## [Work to complete]
Return every line of text in the data below with no changes, and leave out the picture markers.

## [Dataset excerpts]
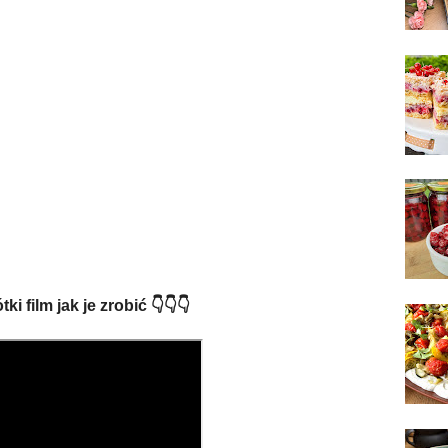
ki film jak je zrobić 👇👇👇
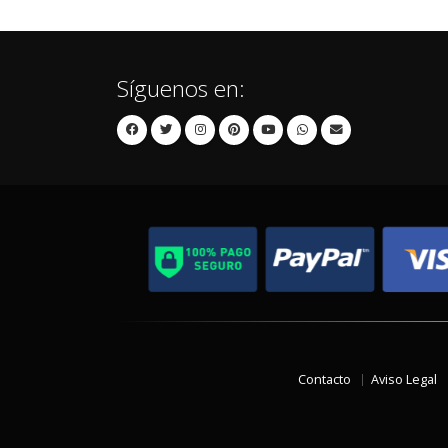
Síguenos en:
Contacto
Aviso Legal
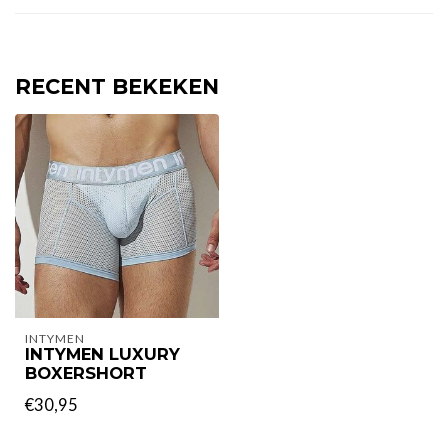
RECENT BEKEKEN
INTYMEN
INTYMEN LUXURY
BOXERSHORT
€30,95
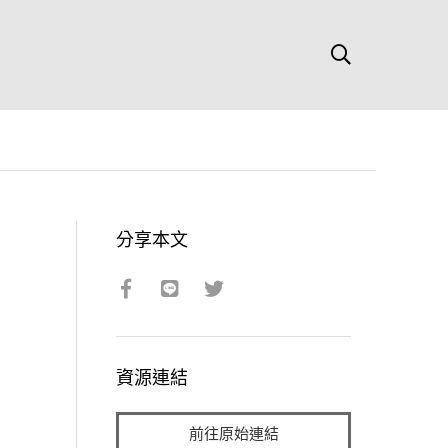
分享本文
資源連結
前往原始連結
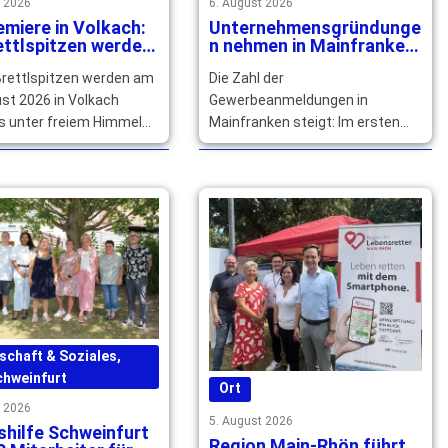
t 2026
6. August 2026
miere in Volkach:
Unternehmensgründunge
ettlspitzen werden
n nehmen in Mainfranken
 freiem Himmel
deutlich zu
Brettlspitzen werden am
Die Zahl der
zeichnet
st 2026 in Volkach
Gewerbeanmeldungen in
s unter freiem Himmel
Mainfranken steigt: Im ersten
 das BR Fernsehen
Halbjahr 2026 wurden insgesamt
ichnet. Tickets … mehr
4.461 Anmeldungen und ein Plus
von 1.171 … mehr
schaft & Soziales
,
chweinfurt
Ort
t 2026
5. August 2026
hilfe Schweinfurt
Region Main-Rhön führt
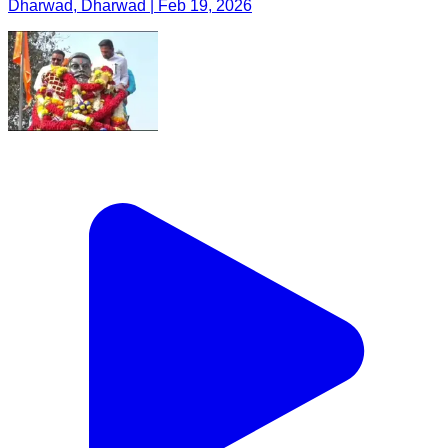
Dharwad, Dharwad | Feb 19, 2026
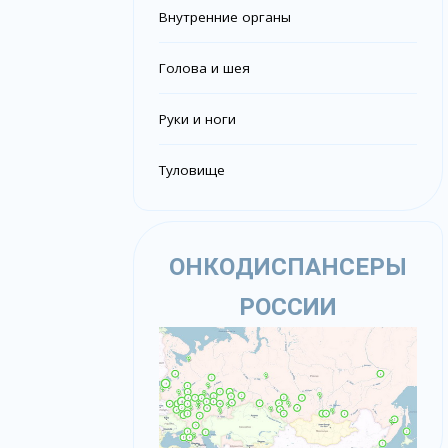
Внутренние органы
Голова и шея
Руки и ноги
Туловище
ОНКОДИСПАНСЕРЫ
РОССИИ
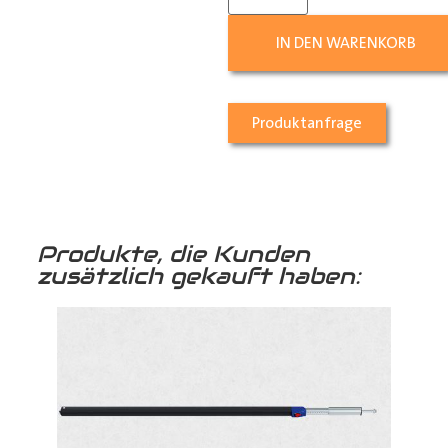
IN DEN WARENKORB
Produktanfrage
Produkte, die Kunden
zusätzlich gekauft haben:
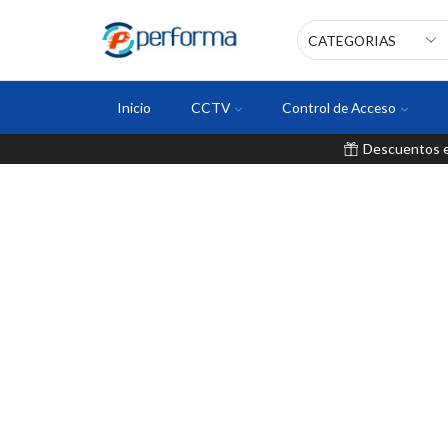
Inicio
CCTV
Control de Acceso
Descuentos en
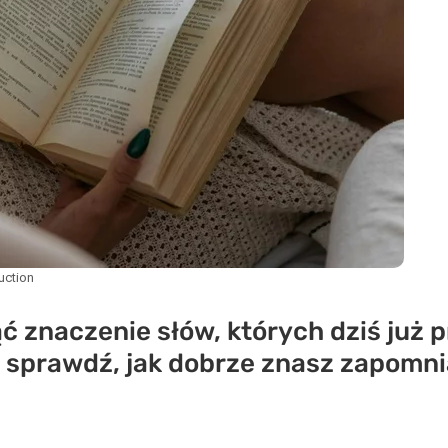
uction
ć znaczenie słów, których dziś już 
 i sprawdź, jak dobrze znasz zapomn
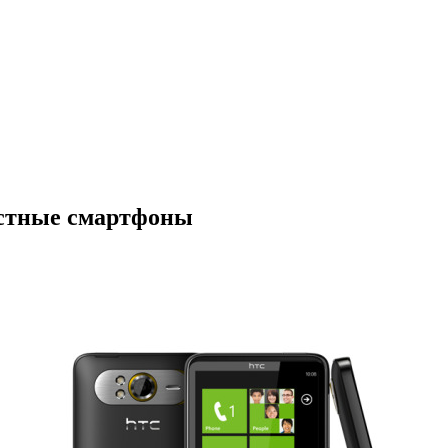
естные смартфоны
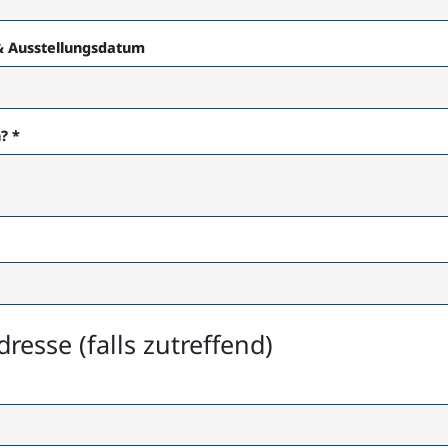
& Ausstellungsdatum
n?
*
sse (falls zutreffend)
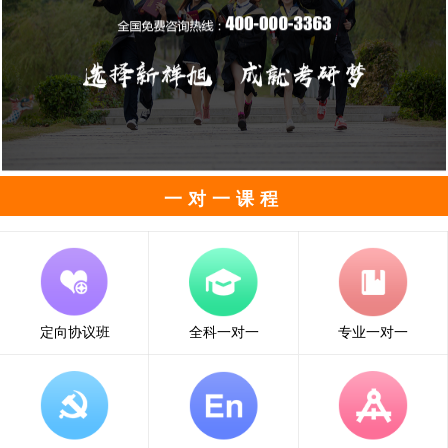
一对一课程
定向协议班
全科一对一
专业一对一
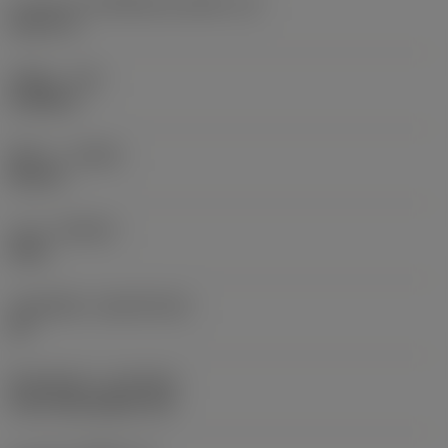
ความยาวประสิทธิผลของคมตัด
(LE)
0.6671 in
รัศมีมุม
(RE)
0.0938 in
ทิศทาง
(HAND)
Neutral
เกรด
(GRADE)
4415
วัสดุเม็ดมีด
(SUBSTRATE)
HC
ชั้นเคลือบผิว
(COATING)
CVD TiCN+Al2O3+TiN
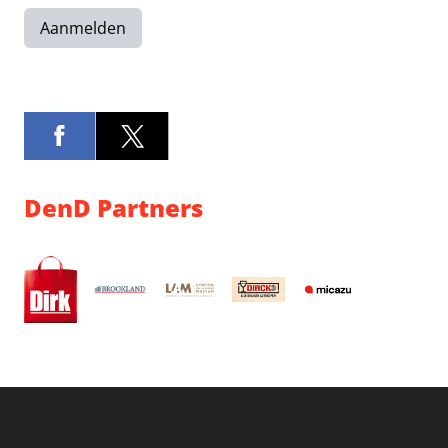
Aanmelden
DenD Partners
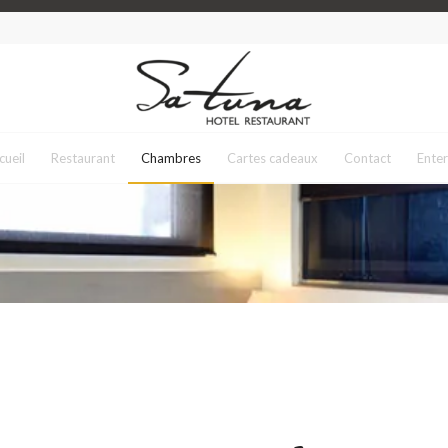
cueil
Restaurant
Chambres
Cartes cadeaux
Contact
Enter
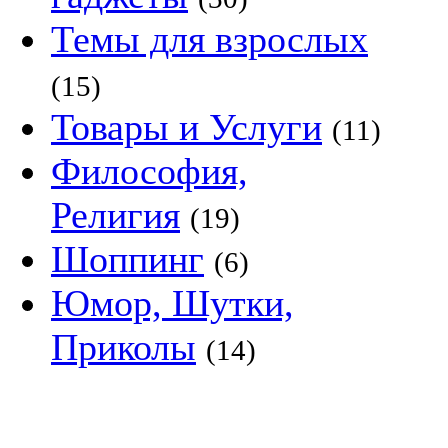
Темы для взрослых
(15)
Товары и Услуги
(11)
Философия,
Религия
(19)
Шоппинг
(6)
Юмор, Шутки,
Приколы
(14)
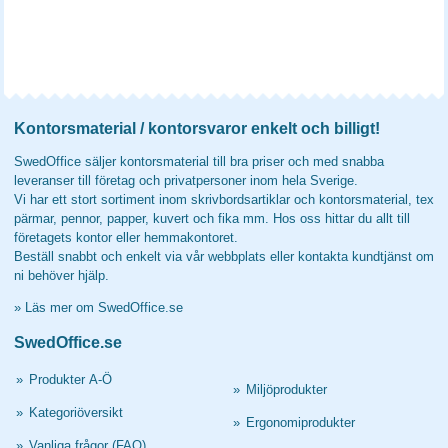
Kontorsmaterial / kontorsvaror enkelt och billigt!
SwedOffice säljer kontorsmaterial till bra priser och med snabba
leveranser till företag och privatpersoner inom hela Sverige.
Vi har ett stort sortiment inom skrivbordsartiklar och kontorsmaterial, tex
pärmar, pennor, papper, kuvert och fika mm. Hos oss hittar du allt till
företagets kontor eller hemmakontoret.
Beställ snabbt och enkelt via vår webbplats eller kontakta kundtjänst om
ni behöver hjälp.
»
Läs mer om SwedOffice.se
SwedOffice.se
»
Produkter A-Ö
»
Miljöprodukter
»
Kategoriöversikt
»
Ergonomiprodukter
»
Vanliga frågor (FAQ)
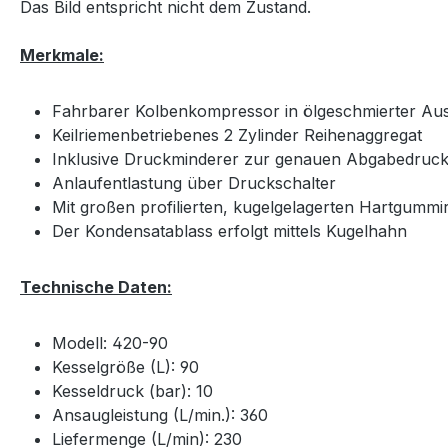
Das Bild entspricht nicht dem Zustand.
Merkmale:
Fahrbarer Kolbenkompressor in ölgeschmierter Au
Keilriemenbetriebenes 2 Zylinder Reihenaggregat
Inklusive Druckminderer zur genauen Abgabedrucke
Anlaufentlastung über Druckschalter
Mit großen profilierten, kugelgelagerten Hartgummi
Der Kondensatablass erfolgt mittels Kugelhahn
Technische Daten:
Modell: 420-90
Kesselgröße (L): 90
Kesseldruck (bar): 10
Ansaugleistung (L/min.): 360
Liefermenge (L/min): 230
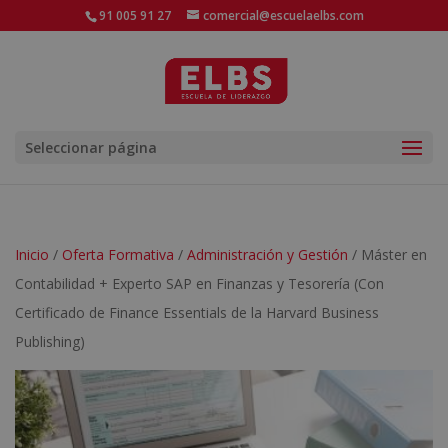
91 005 91 27
comercial@escuelaelbs.com
Seleccionar página
Inicio
/
Oferta Formativa
/
Administración y Gestión
/ Máster en
Contabilidad + Experto SAP en Finanzas y Tesorería (Con
Certificado de Finance Essentials de la Harvard Business
Publishing)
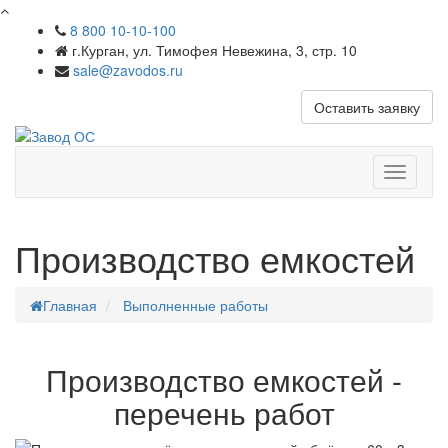
8 800 10-10-100
г.Курган, ул. Тимофея Невежина, 3, стр. 10
sale@zavodos.ru
Оставить заявку
Показат
меню
Производство емкостей
Главная
Выполненные работы
Производство емкостей -
перечень работ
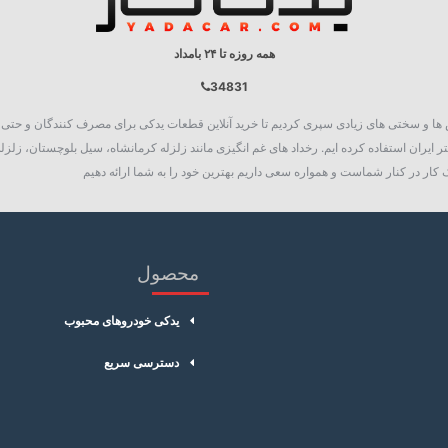
همه روزه تا ۲۴ بامداد
34831
روع به فعالیت نمود، چالش ها و سختی های زیادی سپری کردیم تا خرید آنلاین قطعات یدکی برای مصرف کنند
 ایران استفاده کرده ایم. رخداد های غم انگیزی مانند زلزله کرمانشاه، سیل بلوچستان، زلزله
کار در کنار شماست و همواره سعی داریم بهترین خود را به شما ارائه دهیم
محصول
یدکی خودروهای محبوب
دسترسی سریع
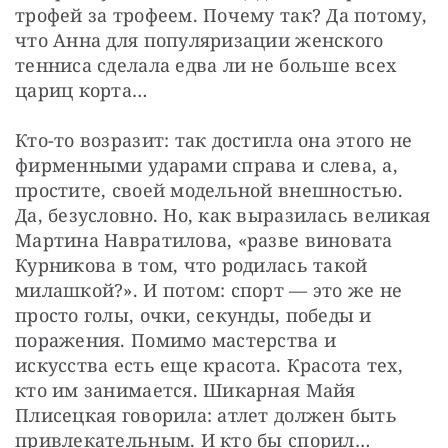
трофей за трофеем. Почему так? Да потому, 
что Анна для популяризации женского 
тенниса сделала едва ли не больше всех 
цариц корта…
Кто-то возразит: так достигла она этого не 
фирменными ударами справа и слева, а, 
простите, своей модельной внешностью. 
Да, безусловно. Но, как выразилась великая 
Мартина Навратилова, «разве виновата 
Курникова в том, что родилась такой 
милашкой?». И потом: спорт — это же не 
просто голы, очки, секунды, победы и 
поражения. Помимо мастерства и 
искусства есть еще красота. Красота тех, 
кто им занимается. Шикарная Майя 
Плисецкая говорила: атлет должен быть 
привлекательным. И кто бы спорил…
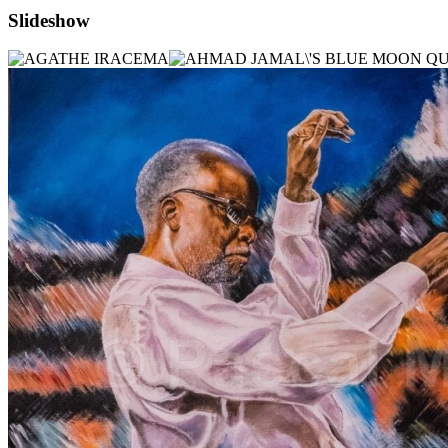
Slideshow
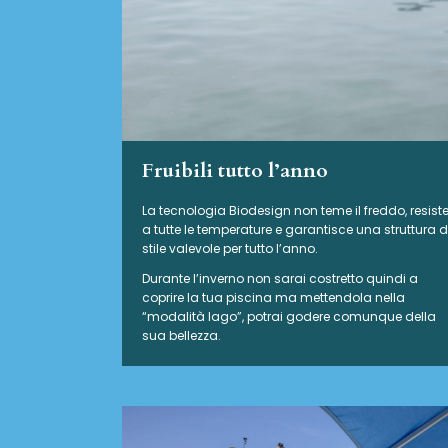
Fruibili tutto l’anno
La tecnologia Biodesign non teme il freddo, resist
a tutte le temperature e garantisce una struttura d
stile valevole per tutto l’anno.
Durante l’inverno non sarai costretto quindi a
coprire la tua piscina ma mettendola nella
“modalità lago”, potrai godere comunque della
sua bellezza.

## [Response]
ki film jak je zrobić 👇👇👇
Síguenos en:
Contacto
Aviso Legal
RECENT BEKEKEN
INTYMEN
INTYMEN LUXURY
BOXERSHORT
€30,95
分享本文
資源連結
前往原始連結
t 2026
6. August 2026
miere in Volkach:
Unternehmensgründunge
ettlspitzen werden
n nehmen in Mainfranken
 freiem Himmel
deutlich zu
Brettlspitzen werden am
Die Zahl der
zeichnet
st 2026 in Volkach
Gewerbeanmeldungen in
s unter freiem Himmel
Mainfranken steigt: Im ersten
 das BR Fernsehen
Halbjahr 2026 wurden insgesamt
ichnet. Tickets … mehr
4.461 Anmeldungen und ein Plus
von 1.171 … mehr
schaft & Soziales
,
chweinfurt
Ort
t 2026
5. August 2026
hilfe Schweinfurt
Region Main-Rhön führt
Dharwad, Dharwad | Feb 19, 2026
Внутренние органы
Голова и шея
Руки и ноги
Туловище
ОНКОДИСПАНСЕРЫ
РОССИИ
IN DEN WARENKORB
Produktanfrage
Produkte, die Kunden
zusätzlich gekauft haben:
Inicio
CCTV
Control de Acceso
Descuentos en
uction
ć znaczenie słów, których dziś już 
 i sprawdź, jak dobrze znasz zapomn
естные смартфоны
& Ausstellungsdatum
n?
*
sse (falls zutreffend)
一对一课程
定向协议班
全科一对一
专业一对一
ความยาวประสิทธิผลของคมตัด
(LE)
0.6671 in
รัศมีมุม
(RE)
0.0938 in
ทิศทาง
(HAND)
Neutral
เกรด
(GRADE)
4415
วัสดุเม็ดมีด
(SUBSTRATE)
HC
ชั้นเคลือบผิว
(COATING)
CVD TiCN+Al2O3+TiN
Aanmelden
DenD Partners
cueil
Restaurant
Chambres
Cartes cadeaux
Contact
Enter
Темы для взрослых
(15)
Товары и Услуги
(11)
Философия,
Религия
(19)
Шоппинг
(6)
Юмор, Шутки,
Приколы
(14)
Kontorsmaterial / kontorsvaror enkelt och billigt!
SwedOffice säljer kontorsmaterial till bra priser och med snabba
leveranser till företag och privatpersoner inom hela Sverige.
Vi har ett stort sortiment inom skrivbordsartiklar och kontorsmaterial, tex
pärmar, pennor, papper, kuvert och fika mm. Hos oss hittar du allt till
företagets kontor eller hemmakontoret.
Beställ snabbt och enkelt via vår webbplats eller kontakta kundtjänst om
ni behöver hjälp.
»
Läs mer om SwedOffice.se
SwedOffice.se
»
Produkter A-Ö
»
Miljöprodukter
»
Kategoriöversikt
»
Ergonomiprodukter
»
Vanliga frågor (FAQ)
Das Bild entspricht nicht dem Zustand.
Merkmale:
Fahrbarer Kolbenkompressor in ölgeschmierter Au
Keilriemenbetriebenes 2 Zylinder Reihenaggregat
Inklusive Druckminderer zur genauen Abgabedrucke
Anlaufentlastung über Druckschalter
Mit großen profilierten, kugelgelagerten Hartgummi
Der Kondensatablass erfolgt mittels Kugelhahn
Technische Daten:
Modell: 420-90
Kesselgröße (L): 90
Kesseldruck (bar): 10
Ansaugleistung (L/min.): 360
Liefermenge (L/min): 230
91 005 91 27
comercial@escuelaelbs.com
Seleccionar página
Inicio
/
Oferta Formativa
/
Administración y Gestión
/ Máster en
Contabilidad + Experto SAP en Finanzas y Tesorería (Con
Certificado de Finance Essentials de la Harvard Business
Publishing)
8 800 10-10-100
г.Курган, ул. Тимофея Невежина, 3, стр. 10
sale@zavodos.ru
Оставить заявку
Показат
меню
Производство емкостей
Главная
Выполненные работы
Производство емкостей -
перечень работ
همه روزه تا ۲۴ بامداد
34831
روع به فعالیت نمود، چالش ها و سختی های زیادی سپری کردیم تا خرید آنلاین قطعات یدکی برای مصرف کنند
 ایران استفاده کرده ایم. رخداد های غم انگیزی مانند زلزله کرمانشاه، سیل بلوچستان، زلزله
کار در کنار شماست و همواره سعی داریم بهترین خود را به شما ارائه دهیم
محصول
یدکی خودروهای محبوب
دسترسی سریع
трофей за трофеем. Почему так? Да потому, 
что Анна для популяризации женского 
тенниса сделала едва ли не больше всех 
цариц корта…
Кто-то возразит: так достигла она этого не 
фирменными ударами справа и слева, а, 
простите, своей модельной внешностью. 
Да, безусловно. Но, как выразилась великая 
Мартина Навратилова, «разве виновата 
Курникова в том, что родилась такой 
милашкой?». И потом: спорт — это же не 
просто голы, очки, секунды, победы и 
поражения. Помимо мастерства и 
искусства есть еще красота. Красота тех, 
кто им занимается. Шикарная Майя 
Плисецкая говорила: атлет должен быть 
привлекательным. И кто бы спорил…
Slideshow
Fruibili tutto l’anno
La tecnologia Biodesign non teme il freddo, resist
a tutte le temperature e garantisce una struttura d
stile valevole per tutto l’anno.
Durante l’inverno non sarai costretto quindi a
coprire la tua piscina ma mettendola nella
“modalità lago”, potrai godere comunque della
sua bellezza.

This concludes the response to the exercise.